Physics and Astronomy Colloquium – Dr. John E. Thomas
About the event
The Department of Physics and Astronomy invites you to a colloquium featuring Dr. John E. Thomas, North Carolina State University. Dr. Thomas will present his talk, “Optically-Trapped Interacting Fermi Gases”, Thursday, January 28, at 4:10 pm via Zoom.
Meet the speaker at 3:30 pm – join us in welcoming the speaker and for an informal chat!

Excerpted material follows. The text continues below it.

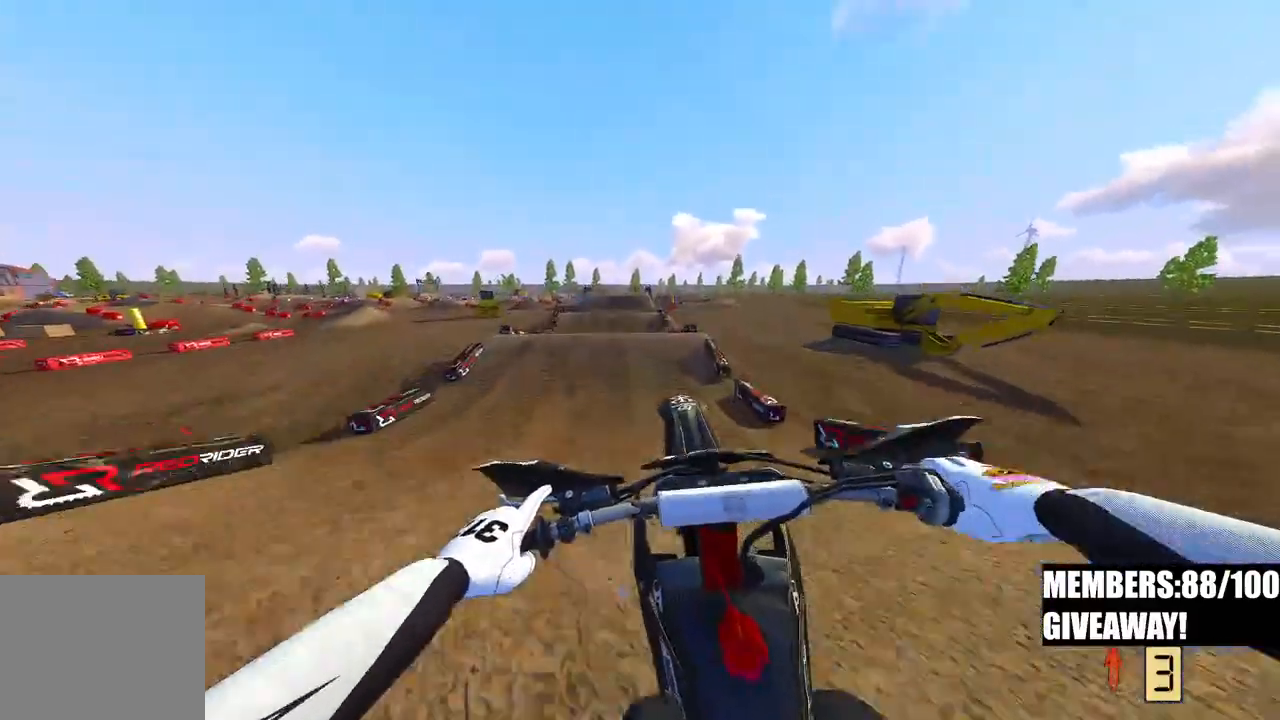
{"buttons": ["R2"], "left_stick": "up-right", "right_stick": "down-left", "events": [[233, "R2", "down"], [400, "left_stick", "up-right"], [417, "right_stick", "down-left"]]}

https://wsu.zoom.us/j/95710823436?pwd=QlJTZzN6a25DTnJsUG44aW0vNWtzZz09
Meeting ID: 957 1082 3436
Passcode: PhysAstro
Abstract: Optically-trapped, ultra-cold gases of spin ½-up and spin ½-down 6Li atoms enable “designer” interactions, offering a versatile environment for simulating exotic quantum systems. I will discuss our latest measurements of hydrodynamic transport coefficients in the strongly interacting regime, where the cloud exhibits scale invariant, “nearly perfect” flow, analogous to that of a quark-gluon plasma, a state of matter at 2 trillion degrees that existed microseconds after the Big Bang. Then I will discuss measurements of information scrambling in the very weakly interacting regime, where the cloud behaves as a large spin lattice in energy space, with effective long-range interactions.